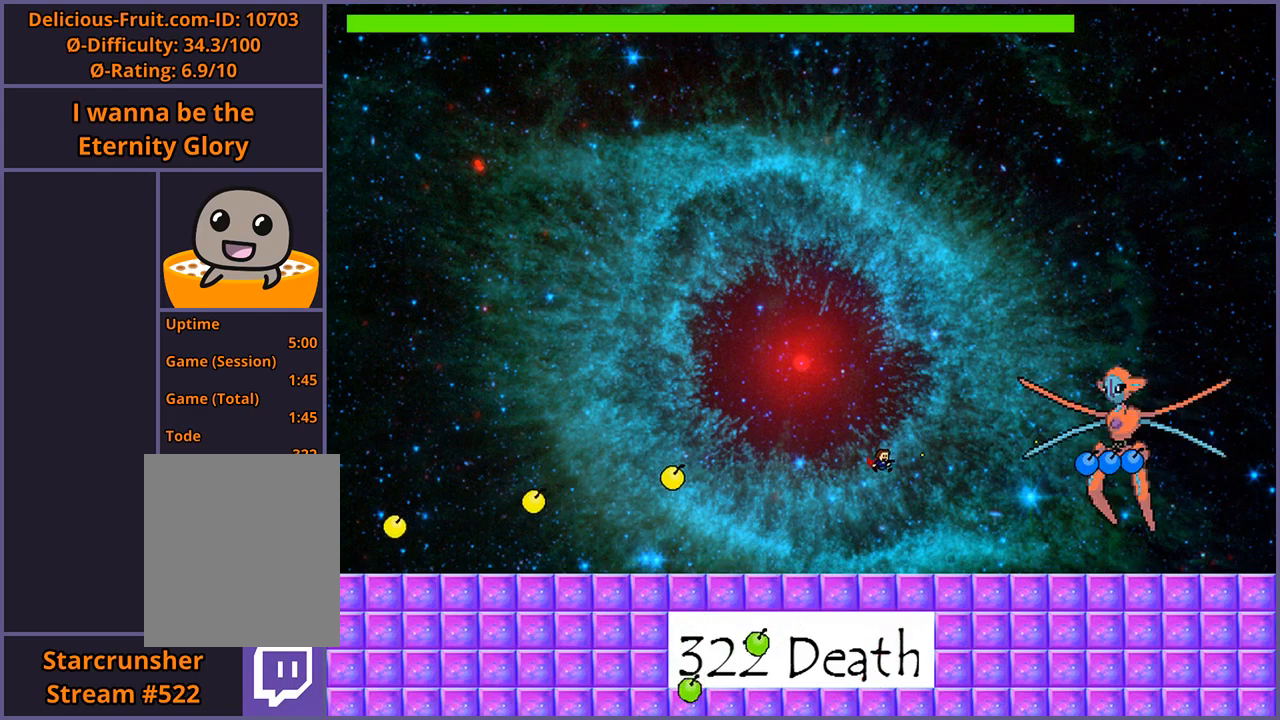
{"keys": [], "events": [[40, "z", "down"], [120, "z", "up"]]}
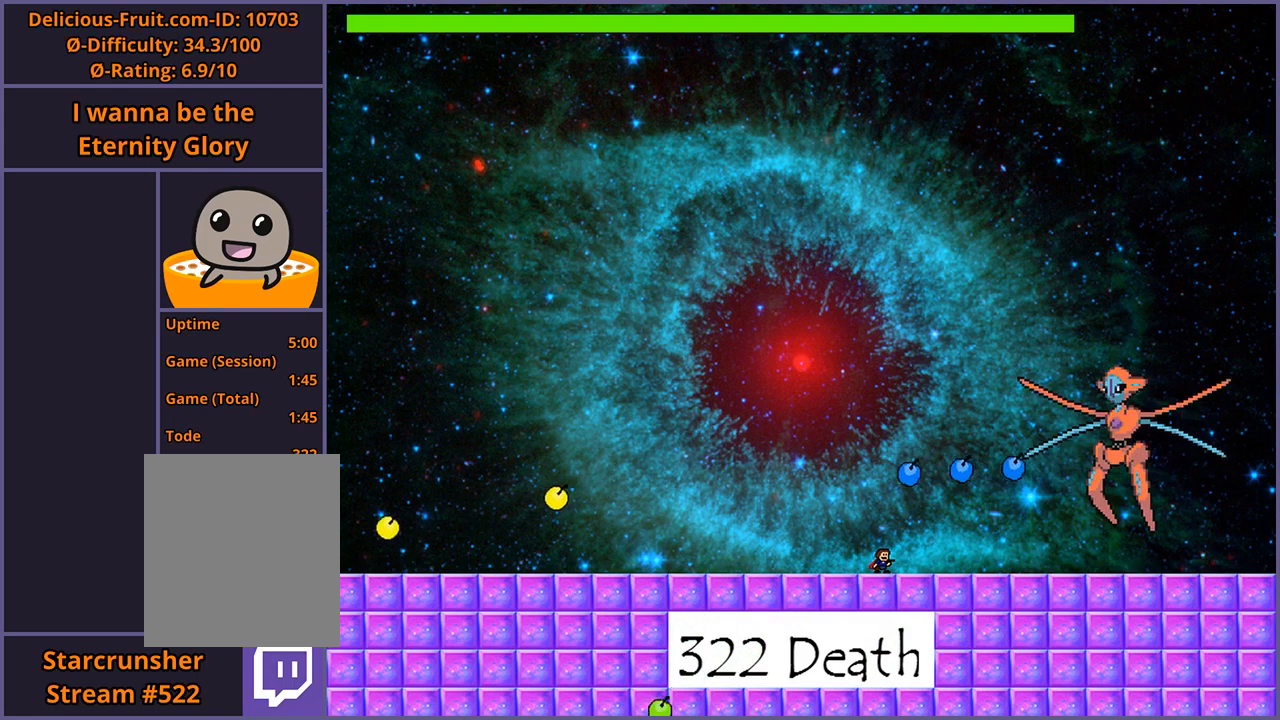
{"keys": ["left"], "events": [[340, "left", "down"]]}
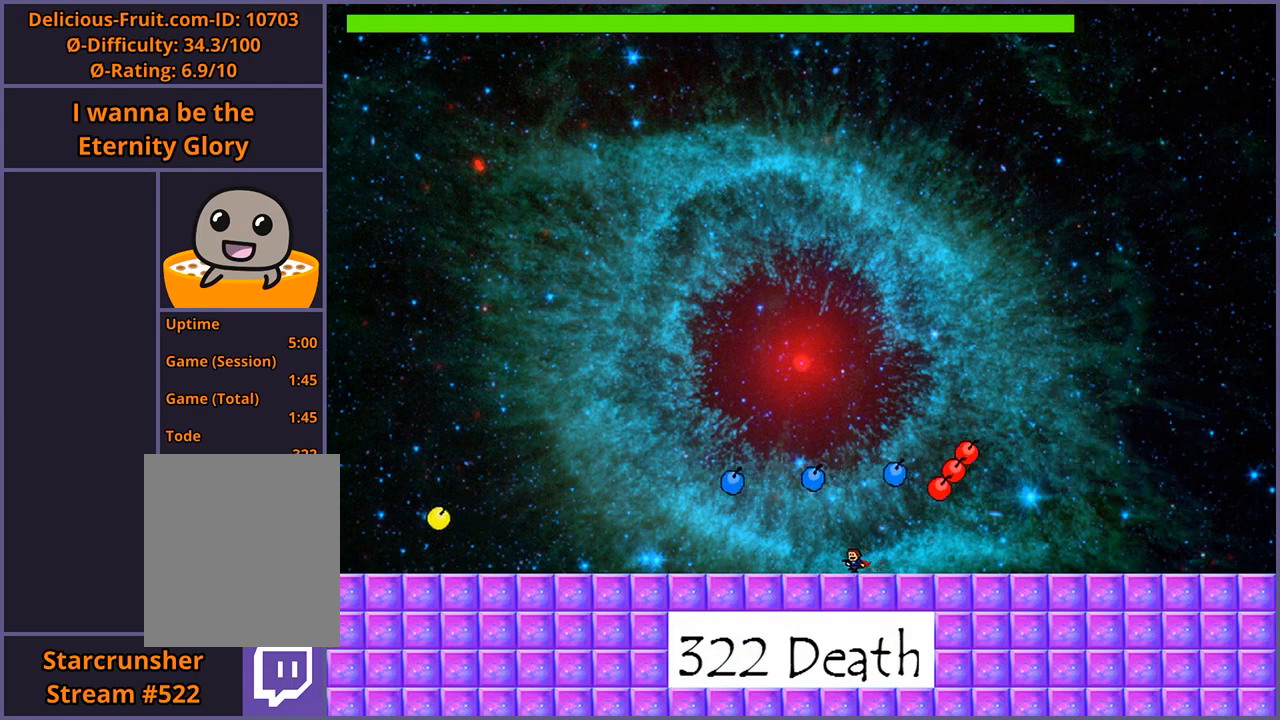
{"keys": ["right"], "events": [[20, "left", "up"], [240, "shift_l", "down"], [380, "right", "down"], [500, "shift_l", "up"]]}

What you should do —
Quote the material in full and exactly; do not carry over its pictures.

Answer —
{"keys": [], "events": [[40, "z", "down"], [120, "z", "up"]]}
{"keys": ["left"], "events": [[340, "left", "down"]]}
{"keys": ["right"], "events": [[20, "left", "up"], [240, "shift_l", "down"], [380, "right", "down"], [500, "shift_l", "up"]]}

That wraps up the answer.